Well, I did it. I was feeling so tired and miserable that I couldn’t stand to do a full workout like I’d planned. Therefore, I made myself a deal.
If I could run to the point of being uncomfortable until 5pm, then I could stop running at 5pm. My meeting ran late, so I didn’t get to the track until 4:35. Surely I could run hard for 25 minutes.
My FiveFingers shoes had been giving me blister issues when I ran for more than 20 minutes at a stretch. Something about my gait or the way that I’d worn them in made my big left toe scrape across some part of the inside construction until the skin was worn right off (not pretty). I almost gave up on the shoes at that point, but I decided instead to try toe socks.
Now, I tried toe socks once before. I used to be very into socks, and I received as a present a pair of rainbow toe socks from a friend right before I left for college. I was excited, because each toe was a different color of the rainbow, and my other rainbow socks were getting rather worn out.
Then I put them on. And immediately took them off. Maybe they were cheap socks, or maybe toe sock technology simply wasn’t developed enough back in ‘01, but my poor little toes felt like they had nooses around their bases with those socks on. I swore off toe socks forever.
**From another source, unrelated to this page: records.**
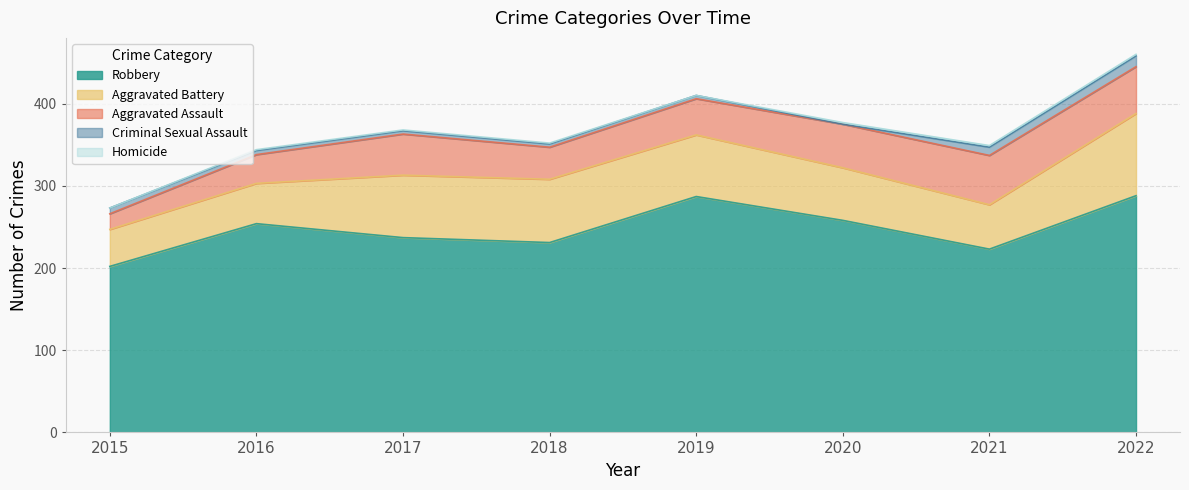

How many lines are shown in the chart?

5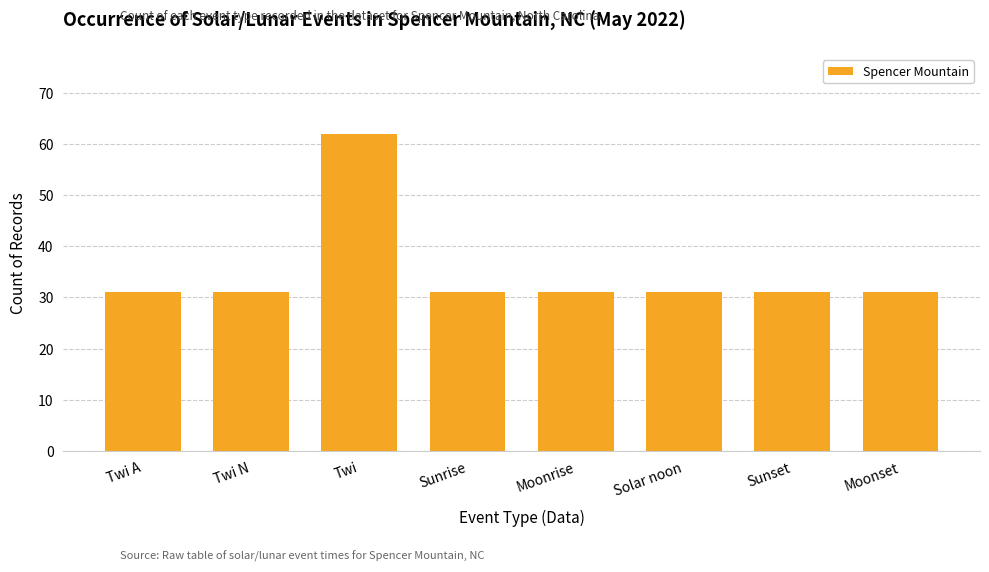

Reading left to right, list all the values displayed in this chart.

31	31	62	31	31	31	31	31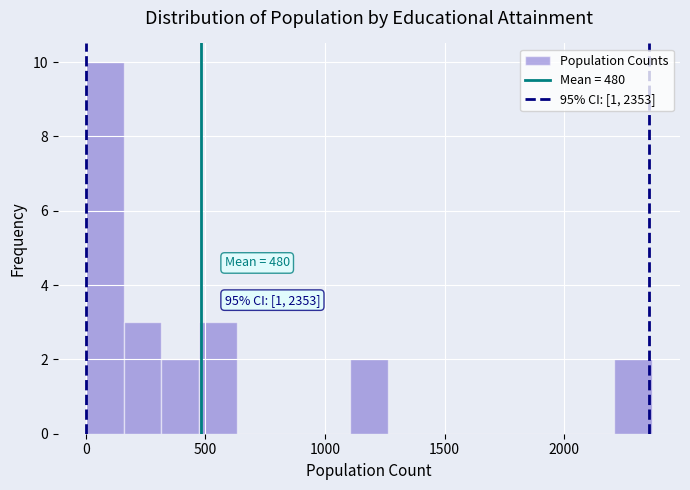

Read against the x-axis, roughly where is the centre of the tallest bar?

100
Forever turned out to be until I bought some toe socks from REI, Injinji toe socks. They aren’t perfect. My toes don’t fill out the toe spaces completely, and they do feel rather odd around the bases of my toes, but they don’t strangle my toes, and they do prevent that spot on my big toe from getting worn away by my FiveFingers.
I’m still not sold on all toe socks, but these particular ones aren’t bad. They did keep the discomfort of the run mostly out of my feet. Mostly, because I did have some issues with my right foot going numb. I think that’s just a gait thing though. The most uncomfortable part was the breathing, and convincing myself to keep going even though it hurt.
I don’t feel that running has come naturally to me. All through school, running the mile was torture. I’ve never been comfortable running at a decent pace, a pace that wouldn’t make my brother (and brother-in-law) scoff. I did recently learn that the 11 laps to a mile distance at the Rec center applies to the middle lane, so running the outside lane like I do means I’m going more than a mile in 11 laps. But I don’t know how much more. If it were 11 laps to a mile, then I would have been running just under an 11 minute mile pace.
But it’s not. So I had to have been going faster. And to do a 5K in just over 30 minutes (like I did in Vegas), I had to be doing better than 10 minutes per mile.
So I ran, pushing the pace as hard as I felt I could sustain. My stomach reminded me that I hadn’t had a snack before starting to run. My lungs protested that I was overdoing it. My heart pounded, too busy for extraneous commentary. And I ran the seconds down with each lap.
The plan was to stop when I hit 5pm, but I was running fast enough that when I had 2 laps to go, I came in under the minute. I would have to go 2 more laps to hit 5pm (instead of just 1 more).
Or I could slow down.
My husband would have rewarded himself for running fast by stopping early.
I rewarded myself for running fast by running an extra lap.
26 laps of the outside lane in 25 minutes and 28 seconds.
I’ve really got to find out just how much longer those laps are!